The critics applauded Season 3 of Halt and Catch Fire, with Vox naming it the year’s top show and several other news outlets, including Variety, The Atlantic and Slate, adding it on their lists of 2016’s best.
• Halt and Catch Fire is Vox‘s best show of the year because it’s “a potent look back at the earliest days of the internet that also glimpsed, through some hazy curtain, the world we live in right now.”
• Variety‘s Maureen Ryan names Halt and Catch Fire one of TV’s top 20 shows this year: “What an assured and entertaining third season, one that once again limned the perils of mixing friendship and business.” Halt also ranks highly on Variety TV Critic Sonia Saraiya’s list.
• The Economist explains why Halt and Catch Fire “has been one of television’s best offerings for three seasons now.”
• Honoring the year’s best TV shows, The Atlantic applauds Halt and Catch Fire, which “reached its greatest heights, mixing dark personal drama into a grander ballad of the tech world’s fatal flaws.”
• Halt and Catch Fire is one of A.V. Club‘s top 10 shows this year: “For a show that’s ostensibly about machines and their socially maladroit creators, AMC’s Halt And Catch Fire has evolved into one of television’s most deeply human dramas.”
• Slate places Halt and Catch Fire on its list of the top 10 TV shows of 2016, explaining the fun of the show is “the rich primary relationships among the four protagonists, all entangled in competition, misunderstanding, love, and grudging respect.”
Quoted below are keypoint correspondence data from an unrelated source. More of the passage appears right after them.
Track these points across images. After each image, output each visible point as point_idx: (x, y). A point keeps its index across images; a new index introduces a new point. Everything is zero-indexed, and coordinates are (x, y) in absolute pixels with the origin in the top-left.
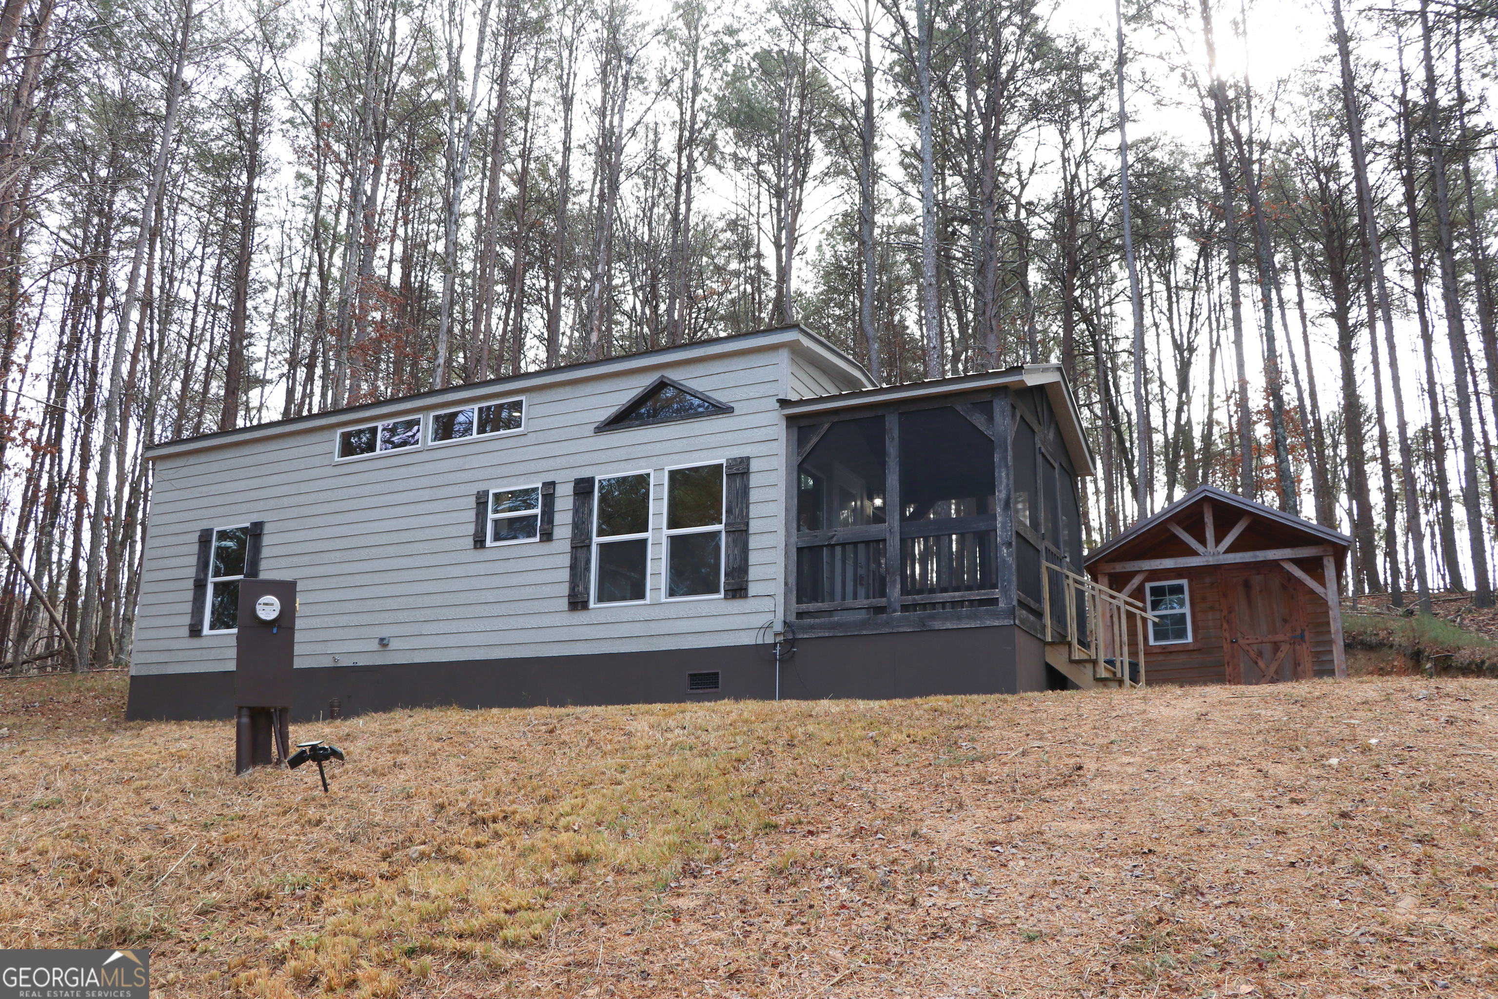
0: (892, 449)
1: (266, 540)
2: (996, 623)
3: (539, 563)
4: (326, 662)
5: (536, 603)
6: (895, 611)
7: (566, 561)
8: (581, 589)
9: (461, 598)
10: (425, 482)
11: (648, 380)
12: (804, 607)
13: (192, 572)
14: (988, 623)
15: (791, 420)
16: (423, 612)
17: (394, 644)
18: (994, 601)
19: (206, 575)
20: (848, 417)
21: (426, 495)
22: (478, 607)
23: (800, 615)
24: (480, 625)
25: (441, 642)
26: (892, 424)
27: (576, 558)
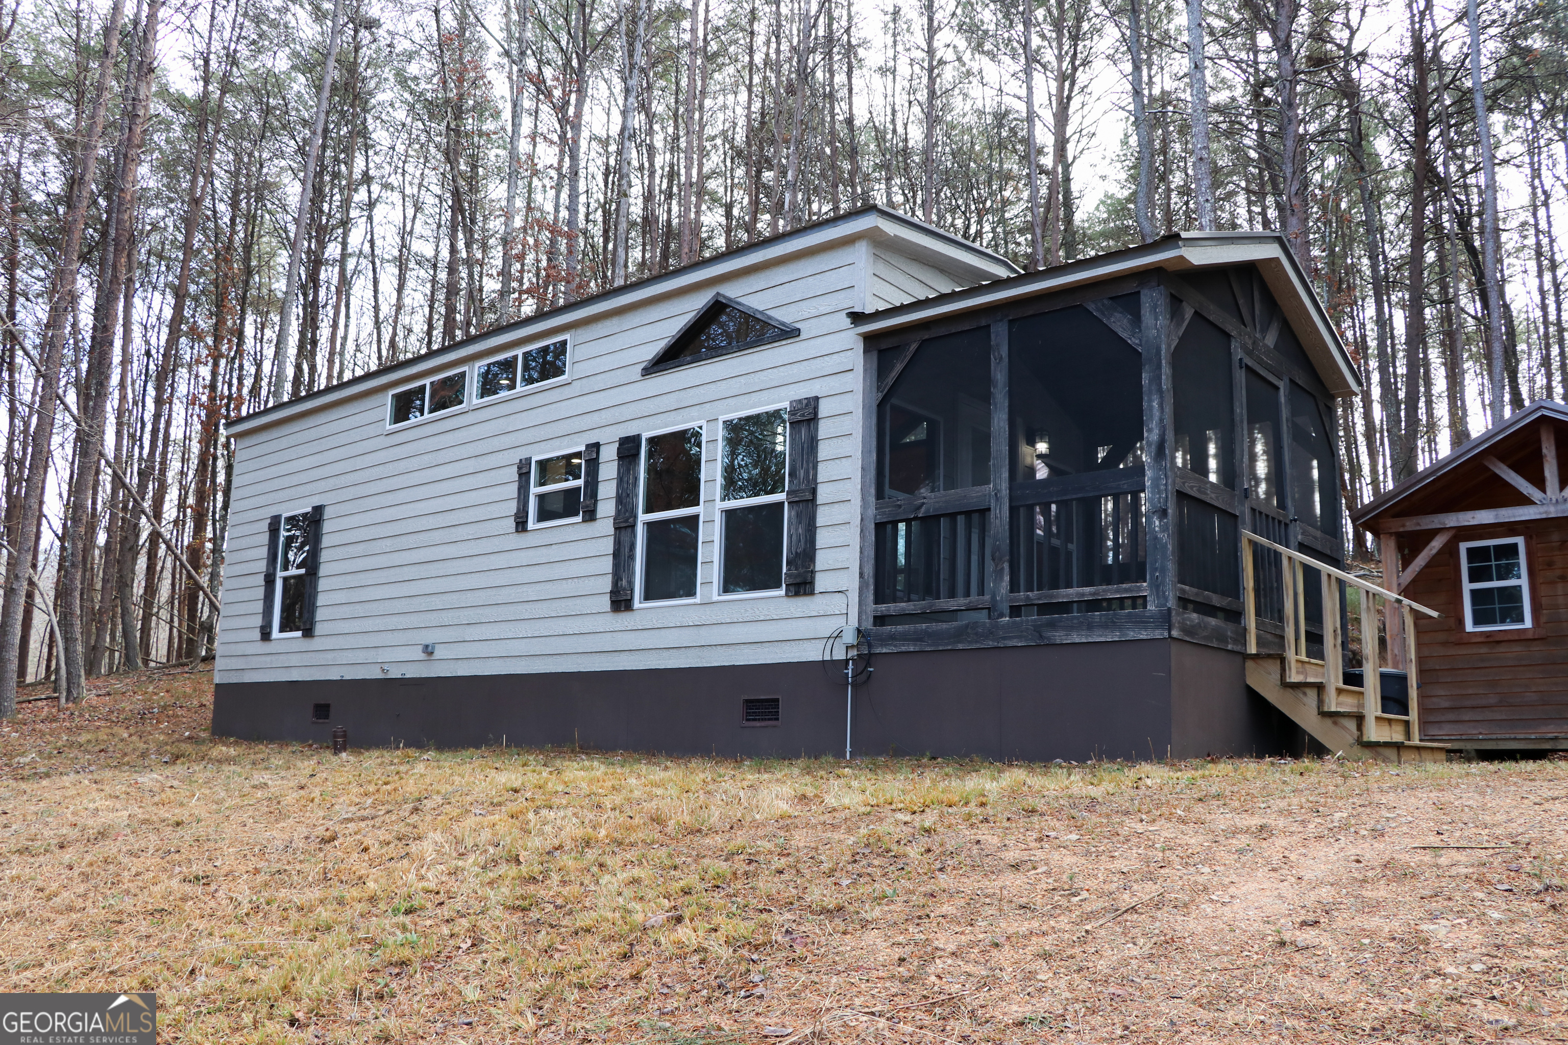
0: (1000, 375)
1: (327, 527)
2: (1143, 635)
3: (583, 550)
4: (375, 673)
5: (578, 601)
6: (1002, 615)
7: (608, 546)
8: (624, 583)
9: (503, 595)
10: (471, 450)
11: (699, 302)
12: (883, 608)
13: (262, 566)
14: (1131, 635)
15: (870, 340)
16: (467, 612)
17: (439, 653)
18: (1140, 601)
19: (275, 569)
20: (942, 331)
21: (471, 466)
22: (520, 607)
23: (879, 620)
24: (521, 630)
25: (483, 650)
26: (1000, 336)
27: (619, 543)
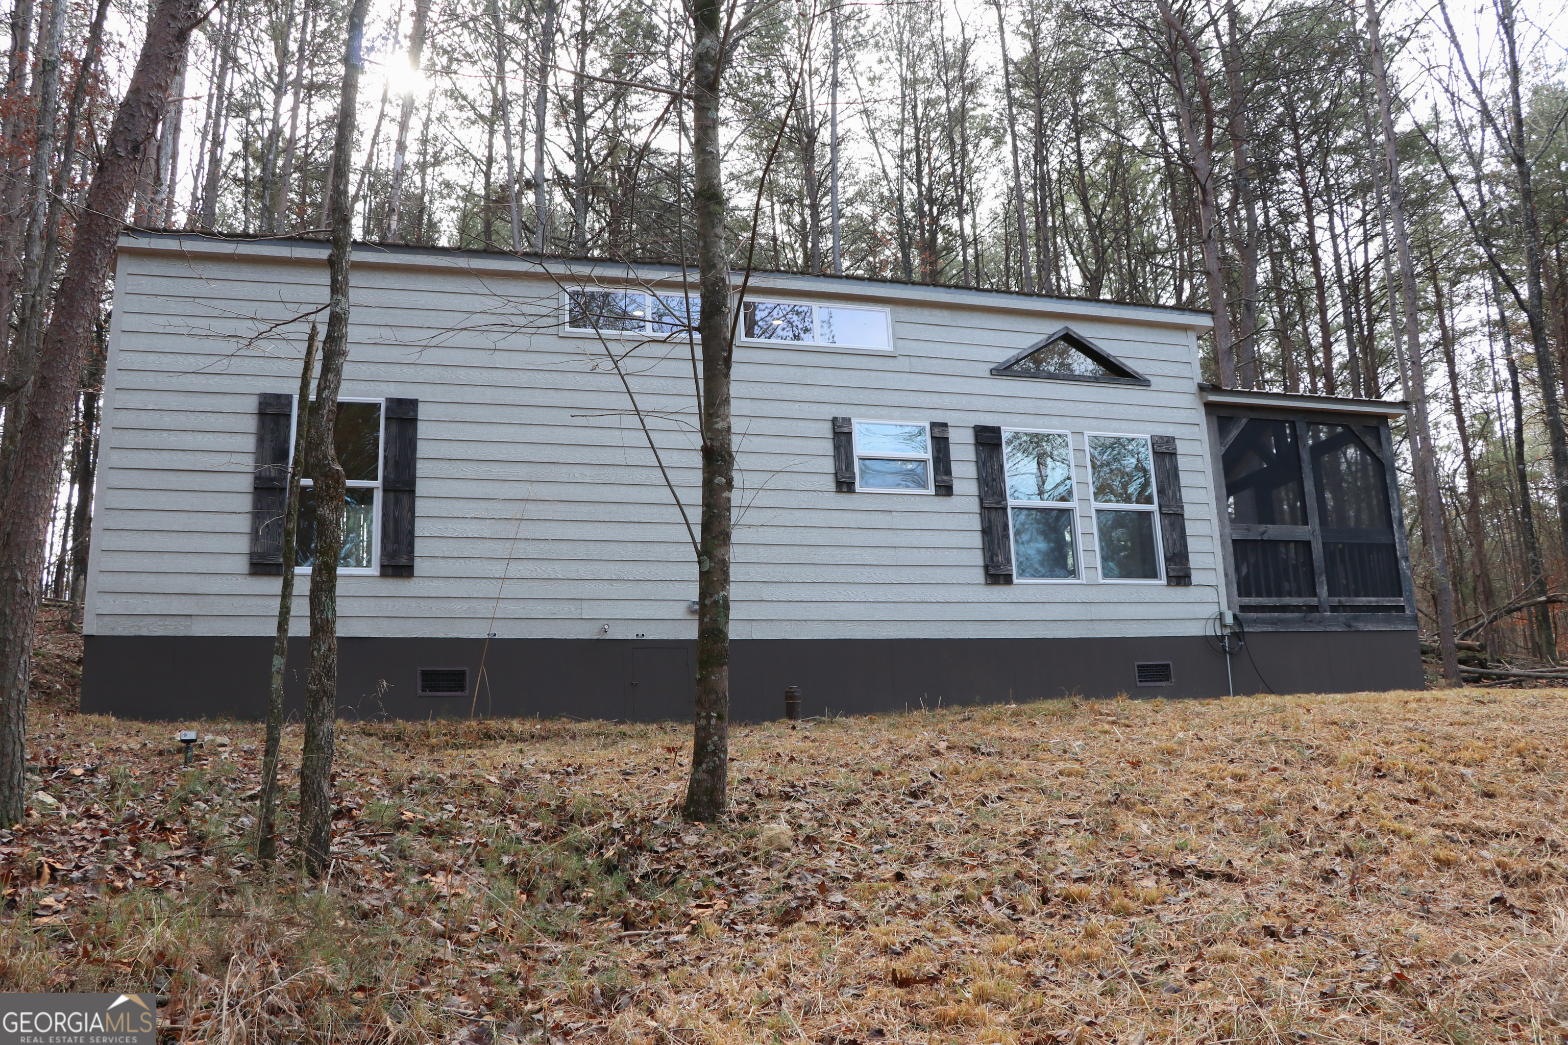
0: (1305, 456)
2: (1405, 628)
3: (935, 522)
6: (1324, 611)
7: (976, 523)
8: (1000, 558)
12: (1246, 601)
13: (247, 463)
15: (1209, 407)
19: (281, 471)
22: (852, 570)
23: (1244, 608)
26: (1303, 430)
27: (990, 521)
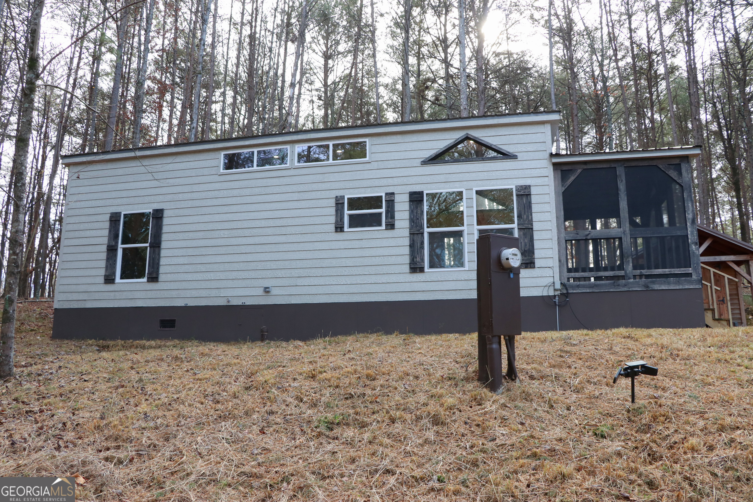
0: (622, 186)
1: (166, 221)
2: (692, 287)
3: (385, 243)
4: (222, 302)
5: (384, 267)
6: (630, 279)
7: (407, 242)
8: (418, 259)
9: (326, 263)
10: (294, 188)
12: (572, 274)
13: (105, 240)
14: (687, 287)
15: (555, 165)
16: (296, 271)
17: (274, 291)
18: (690, 275)
19: (117, 243)
20: (594, 166)
21: (295, 196)
22: (340, 269)
23: (569, 279)
24: (343, 280)
25: (313, 290)
26: (621, 171)
27: (413, 240)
• Halt and Catch Fire is one of the top 10 TV shows, according to Uproxx, which says Season 3 “will be hard to top, but one that’s merely just as good will ensure Halt goes out as a worthy successor to the early AMC dramas that helped lead to Peak TV.”
• TV Fanatic says of Halt and Catch Fire that it takes the characters “in wildly different, but mostly successful directions, and what happens along the way is incredible.”
• Paste calls Halt and Catch Fire one of the year’s best, applauding it as a series full of “broken characters you really can’t help but root for.”
• A.V. Club recognizes Toby Huss’s performance as one of the year’s best because the actor “brings a layered, understated soulfulness to ‘Bos’ and his feelings of being estranged… that makes him more than just the crusty, pearl-snap-shirt foil to his young punk co-workers.”
• Vulture is a fan of the show’s use of the Pixies’ “Velouria” in “NIM“: “A key marker of the show’s time-jump, the song had an even more important function, namely letting Joe and Cameron shake free of their past and simply revel in one another’s company, if only for a few minutes.”